» **Your assignment**:
The entries below must be restated word for word.

*** Opening of Task material ***

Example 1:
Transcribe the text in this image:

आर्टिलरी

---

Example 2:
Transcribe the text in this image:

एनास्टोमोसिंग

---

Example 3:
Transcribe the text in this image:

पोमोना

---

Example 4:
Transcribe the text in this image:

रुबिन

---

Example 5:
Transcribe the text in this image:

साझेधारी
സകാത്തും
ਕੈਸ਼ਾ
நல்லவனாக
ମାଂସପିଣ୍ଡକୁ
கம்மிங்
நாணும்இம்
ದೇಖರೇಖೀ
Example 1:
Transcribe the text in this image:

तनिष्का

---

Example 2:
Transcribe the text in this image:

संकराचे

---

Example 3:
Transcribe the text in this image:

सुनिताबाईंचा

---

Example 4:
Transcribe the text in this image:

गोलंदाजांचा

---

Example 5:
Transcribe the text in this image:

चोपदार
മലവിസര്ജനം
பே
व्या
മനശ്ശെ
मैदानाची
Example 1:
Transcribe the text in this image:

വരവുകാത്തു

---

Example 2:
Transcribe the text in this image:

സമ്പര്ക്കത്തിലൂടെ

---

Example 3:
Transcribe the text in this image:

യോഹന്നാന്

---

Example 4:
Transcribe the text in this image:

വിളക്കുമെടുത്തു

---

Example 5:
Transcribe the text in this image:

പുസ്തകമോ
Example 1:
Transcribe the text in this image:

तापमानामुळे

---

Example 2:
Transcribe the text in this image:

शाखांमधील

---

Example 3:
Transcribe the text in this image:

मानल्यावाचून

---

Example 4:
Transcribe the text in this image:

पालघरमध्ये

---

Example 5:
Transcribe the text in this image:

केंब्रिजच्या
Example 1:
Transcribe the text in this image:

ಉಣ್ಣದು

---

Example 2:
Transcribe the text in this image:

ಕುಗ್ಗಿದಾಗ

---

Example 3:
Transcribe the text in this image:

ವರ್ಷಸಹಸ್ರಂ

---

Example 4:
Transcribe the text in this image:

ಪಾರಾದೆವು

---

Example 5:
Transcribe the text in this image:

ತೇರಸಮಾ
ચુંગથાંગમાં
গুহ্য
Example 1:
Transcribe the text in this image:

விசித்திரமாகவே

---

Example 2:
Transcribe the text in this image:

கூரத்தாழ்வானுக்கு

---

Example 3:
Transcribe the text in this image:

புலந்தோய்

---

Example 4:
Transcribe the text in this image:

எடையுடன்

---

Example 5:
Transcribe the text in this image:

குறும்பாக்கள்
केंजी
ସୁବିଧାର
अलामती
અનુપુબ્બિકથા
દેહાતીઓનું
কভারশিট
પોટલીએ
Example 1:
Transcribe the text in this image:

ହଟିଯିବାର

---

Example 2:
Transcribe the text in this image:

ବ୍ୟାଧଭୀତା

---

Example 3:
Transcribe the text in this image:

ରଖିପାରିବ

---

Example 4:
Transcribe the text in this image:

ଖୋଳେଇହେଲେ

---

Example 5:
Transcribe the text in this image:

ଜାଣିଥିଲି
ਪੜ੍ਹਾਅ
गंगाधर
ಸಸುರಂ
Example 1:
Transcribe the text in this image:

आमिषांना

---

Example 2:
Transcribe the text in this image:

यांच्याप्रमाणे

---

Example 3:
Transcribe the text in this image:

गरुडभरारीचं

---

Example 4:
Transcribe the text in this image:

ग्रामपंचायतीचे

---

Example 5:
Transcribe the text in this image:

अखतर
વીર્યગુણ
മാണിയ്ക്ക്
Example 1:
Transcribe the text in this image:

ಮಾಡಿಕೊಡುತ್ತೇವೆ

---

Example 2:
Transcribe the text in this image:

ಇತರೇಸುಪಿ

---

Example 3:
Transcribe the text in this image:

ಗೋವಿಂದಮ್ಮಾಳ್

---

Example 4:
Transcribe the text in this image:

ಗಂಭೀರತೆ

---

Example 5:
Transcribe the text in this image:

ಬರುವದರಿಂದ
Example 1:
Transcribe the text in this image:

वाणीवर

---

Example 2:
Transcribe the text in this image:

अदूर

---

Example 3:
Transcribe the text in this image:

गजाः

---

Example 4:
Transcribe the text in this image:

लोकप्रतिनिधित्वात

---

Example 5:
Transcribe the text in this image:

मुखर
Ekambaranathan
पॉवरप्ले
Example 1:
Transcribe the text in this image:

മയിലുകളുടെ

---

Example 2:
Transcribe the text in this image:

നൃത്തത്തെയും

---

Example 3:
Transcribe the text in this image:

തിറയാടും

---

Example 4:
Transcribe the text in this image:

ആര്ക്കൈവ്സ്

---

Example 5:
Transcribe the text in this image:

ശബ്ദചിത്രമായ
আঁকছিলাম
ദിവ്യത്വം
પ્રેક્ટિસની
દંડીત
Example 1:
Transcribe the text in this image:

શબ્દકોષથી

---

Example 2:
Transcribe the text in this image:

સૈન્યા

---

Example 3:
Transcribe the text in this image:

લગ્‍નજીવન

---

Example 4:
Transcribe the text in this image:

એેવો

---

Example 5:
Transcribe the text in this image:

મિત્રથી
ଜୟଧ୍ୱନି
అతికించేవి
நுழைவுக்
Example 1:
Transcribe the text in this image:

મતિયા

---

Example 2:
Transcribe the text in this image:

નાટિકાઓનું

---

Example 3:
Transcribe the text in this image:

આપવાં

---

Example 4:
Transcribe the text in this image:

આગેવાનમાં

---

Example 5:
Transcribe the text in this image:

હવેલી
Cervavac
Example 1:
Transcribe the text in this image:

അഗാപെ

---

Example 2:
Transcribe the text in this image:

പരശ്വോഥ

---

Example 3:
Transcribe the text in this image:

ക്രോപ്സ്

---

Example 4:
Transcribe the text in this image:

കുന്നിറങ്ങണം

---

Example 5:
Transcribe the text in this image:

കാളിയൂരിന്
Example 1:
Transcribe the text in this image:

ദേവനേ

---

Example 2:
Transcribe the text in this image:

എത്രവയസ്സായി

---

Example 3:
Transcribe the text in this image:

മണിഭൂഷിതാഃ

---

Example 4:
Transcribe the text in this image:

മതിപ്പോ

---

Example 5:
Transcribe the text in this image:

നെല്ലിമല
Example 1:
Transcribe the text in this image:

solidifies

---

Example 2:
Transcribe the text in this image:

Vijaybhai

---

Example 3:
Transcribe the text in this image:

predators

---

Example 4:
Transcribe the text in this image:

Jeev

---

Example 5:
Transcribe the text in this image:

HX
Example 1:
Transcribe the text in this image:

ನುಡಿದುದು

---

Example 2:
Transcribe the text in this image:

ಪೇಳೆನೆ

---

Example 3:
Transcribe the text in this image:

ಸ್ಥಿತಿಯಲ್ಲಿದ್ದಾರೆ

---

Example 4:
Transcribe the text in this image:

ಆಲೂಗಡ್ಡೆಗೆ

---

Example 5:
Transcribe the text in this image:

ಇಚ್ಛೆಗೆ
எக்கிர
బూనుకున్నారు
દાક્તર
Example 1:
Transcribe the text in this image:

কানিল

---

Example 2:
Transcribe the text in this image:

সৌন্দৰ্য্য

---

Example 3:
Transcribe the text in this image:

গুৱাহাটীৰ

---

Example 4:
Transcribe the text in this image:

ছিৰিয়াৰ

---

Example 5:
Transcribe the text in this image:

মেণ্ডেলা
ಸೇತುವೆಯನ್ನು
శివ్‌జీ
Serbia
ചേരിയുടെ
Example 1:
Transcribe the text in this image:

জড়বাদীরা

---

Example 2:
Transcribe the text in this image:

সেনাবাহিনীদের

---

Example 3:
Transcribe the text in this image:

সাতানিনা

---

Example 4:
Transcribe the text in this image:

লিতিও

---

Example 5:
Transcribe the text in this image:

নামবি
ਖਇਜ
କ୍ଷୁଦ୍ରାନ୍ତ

*** Close of Task material ***

» **Answer for this exercise**:
Example 1:
Transcribe the text in this image:

आर्टिलरी

---

Example 2:
Transcribe the text in this image:

एनास्टोमोसिंग

---

Example 3:
Transcribe the text in this image:

पोमोना

---

Example 4:
Transcribe the text in this image:

रुबिन

---

Example 5:
Transcribe the text in this image:

साझेधारी
സകാത്തും
ਕੈਸ਼ਾ
நல்லவனாக
ମାଂସପିଣ୍ଡକୁ
கம்மிங்
நாணும்இம்
ದೇಖರೇಖೀ
Example 1:
Transcribe the text in this image:

तनिष्का

---

Example 2:
Transcribe the text in this image:

संकराचे

---

Example 3:
Transcribe the text in this image:

सुनिताबाईंचा

---

Example 4:
Transcribe the text in this image:

गोलंदाजांचा

---

Example 5:
Transcribe the text in this image:

चोपदार
മലവിസര്ജനം
பே
व्या
മനശ്ശെ
मैदानाची
Example 1:
Transcribe the text in this image:

വരവുകാത്തു

---

Example 2:
Transcribe the text in this image:

സമ്പര്ക്കത്തിലൂടെ

---

Example 3:
Transcribe the text in this image:

യോഹന്നാന്

---

Example 4:
Transcribe the text in this image:

വിളക്കുമെടുത്തു

---

Example 5:
Transcribe the text in this image:

പുസ്തകമോ
Example 1:
Transcribe the text in this image:

तापमानामुळे

---

Example 2:
Transcribe the text in this image:

शाखांमधील

---

Example 3:
Transcribe the text in this image:

मानल्यावाचून

---

Example 4:
Transcribe the text in this image:

पालघरमध्ये

---

Example 5:
Transcribe the text in this image:

केंब्रिजच्या
Example 1:
Transcribe the text in this image:

ಉಣ್ಣದು

---

Example 2:
Transcribe the text in this image:

ಕುಗ್ಗಿದಾಗ

---

Example 3:
Transcribe the text in this image:

ವರ್ಷಸಹಸ್ರಂ

---

Example 4:
Transcribe the text in this image:

ಪಾರಾದೆವು

---

Example 5:
Transcribe the text in this image:

ತೇರಸಮಾ
ચુંગથાંગમાં
গুহ্য
Example 1:
Transcribe the text in this image:

விசித்திரமாகவே

---

Example 2:
Transcribe the text in this image:

கூரத்தாழ்வானுக்கு

---

Example 3:
Transcribe the text in this image:

புலந்தோய்

---

Example 4:
Transcribe the text in this image:

எடையுடன்

---

Example 5:
Transcribe the text in this image:

குறும்பாக்கள்
केंजी
ସୁବିଧାର
अलामती
અનુપુબ્બિકથા
દેહાતીઓનું
কভারশিট
પોટલીએ
Example 1:
Transcribe the text in this image:

ହଟିଯିବାର

---

Example 2:
Transcribe the text in this image:

ବ୍ୟାଧଭୀତା

---

Example 3:
Transcribe the text in this image:

ରଖିପାରିବ

---

Example 4:
Transcribe the text in this image:

ଖୋଳେଇହେଲେ

---

Example 5:
Transcribe the text in this image:

ଜାଣିଥିଲି
ਪੜ੍ਹਾਅ
गंगाधर
ಸಸುರಂ
Example 1:
Transcribe the text in this image:

आमिषांना

---

Example 2:
Transcribe the text in this image:

यांच्याप्रमाणे

---

Example 3:
Transcribe the text in this image:

गरुडभरारीचं

---

Example 4:
Transcribe the text in this image:

ग्रामपंचायतीचे

---

Example 5:
Transcribe the text in this image:

अखतर
વીર્યગુણ
മാണിയ്ക്ക്
Example 1:
Transcribe the text in this image:

ಮಾಡಿಕೊಡುತ್ತೇವೆ

---

Example 2:
Transcribe the text in this image:

ಇತರೇಸುಪಿ

---

Example 3:
Transcribe the text in this image:

ಗೋವಿಂದಮ್ಮಾಳ್

---

Example 4:
Transcribe the text in this image:

ಗಂಭೀರತೆ

---

Example 5:
Transcribe the text in this image:

ಬರುವದರಿಂದ
Example 1:
Transcribe the text in this image:

वाणीवर

---

Example 2:
Transcribe the text in this image:

अदूर

---

Example 3:
Transcribe the text in this image:

गजाः

---

Example 4:
Transcribe the text in this image:

लोकप्रतिनिधित्वात

---

Example 5:
Transcribe the text in this image:

मुखर
Ekambaranathan
पॉवरप्ले
Example 1:
Transcribe the text in this image:

മയിലുകളുടെ

---

Example 2:
Transcribe the text in this image:

നൃത്തത്തെയും

---

Example 3:
Transcribe the text in this image:

തിറയാടും

---

Example 4:
Transcribe the text in this image:

ആര്ക്കൈവ്സ്

---

Example 5:
Transcribe the text in this image:

ശബ്ദചിത്രമായ
আঁকছিলাম
ദിവ്യത്വം
પ્રેક્ટિસની
દંડીત
Example 1:
Transcribe the text in this image:

શબ્દકોષથી

---

Example 2:
Transcribe the text in this image:

સૈન્યા

---

Example 3:
Transcribe the text in this image:

લગ્‍નજીવન

---

Example 4:
Transcribe the text in this image:

એેવો

---

Example 5:
Transcribe the text in this image:

મિત્રથી
ଜୟଧ୍ୱନି
అతికించేవి
நுழைவுக்
Example 1:
Transcribe the text in this image:

મતિયા

---

Example 2:
Transcribe the text in this image:

નાટિકાઓનું

---

Example 3:
Transcribe the text in this image:

આપવાં

---

Example 4:
Transcribe the text in this image:

આગેવાનમાં

---

Example 5:
Transcribe the text in this image:

હવેલી
Cervavac
Example 1:
Transcribe the text in this image:

അഗാപെ

---

Example 2:
Transcribe the text in this image:

പരശ്വോഥ

---

Example 3:
Transcribe the text in this image:

ക്രോപ്സ്

---

Example 4:
Transcribe the text in this image:

കുന്നിറങ്ങണം

---

Example 5:
Transcribe the text in this image:

കാളിയൂരിന്
Example 1:
Transcribe the text in this image:

ദേവനേ

---

Example 2:
Transcribe the text in this image:

എത്രവയസ്സായി

---

Example 3:
Transcribe the text in this image:

മണിഭൂഷിതാഃ

---

Example 4:
Transcribe the text in this image:

മതിപ്പോ

---

Example 5:
Transcribe the text in this image:

നെല്ലിമല
Example 1:
Transcribe the text in this image:

solidifies

---

Example 2:
Transcribe the text in this image:

Vijaybhai

---

Example 3:
Transcribe the text in this image:

predators

---

Example 4:
Transcribe the text in this image:

Jeev

---

Example 5:
Transcribe the text in this image:

HX
Example 1:
Transcribe the text in this image:

ನುಡಿದುದು

---

Example 2:
Transcribe the text in this image:

ಪೇಳೆನೆ

---

Example 3:
Transcribe the text in this image:

ಸ್ಥಿತಿಯಲ್ಲಿದ್ದಾರೆ

---

Example 4:
Transcribe the text in this image:

ಆಲೂಗಡ್ಡೆಗೆ

---

Example 5:
Transcribe the text in this image:

ಇಚ್ಛೆಗೆ
எக்கிர
బూనుకున్నారు
દાક્તર
Example 1:
Transcribe the text in this image:

কানিল

---

Example 2:
Transcribe the text in this image:

সৌন্দৰ্য্য

---

Example 3:
Transcribe the text in this image:

গুৱাহাটীৰ

---

Example 4:
Transcribe the text in this image:

ছিৰিয়াৰ

---

Example 5:
Transcribe the text in this image:

মেণ্ডেলা
ಸೇತುವೆಯನ್ನು
శివ్‌జీ
Serbia
ചേരിയുടെ
Example 1:
Transcribe the text in this image:

জড়বাদীরা

---

Example 2:
Transcribe the text in this image:

সেনাবাহিনীদের

---

Example 3:
Transcribe the text in this image:

সাতানিনা

---

Example 4:
Transcribe the text in this image:

লিতিও

---

Example 5:
Transcribe the text in this image:

নামবি
ਖਇਜ
କ୍ଷୁଦ୍ରାନ୍ତ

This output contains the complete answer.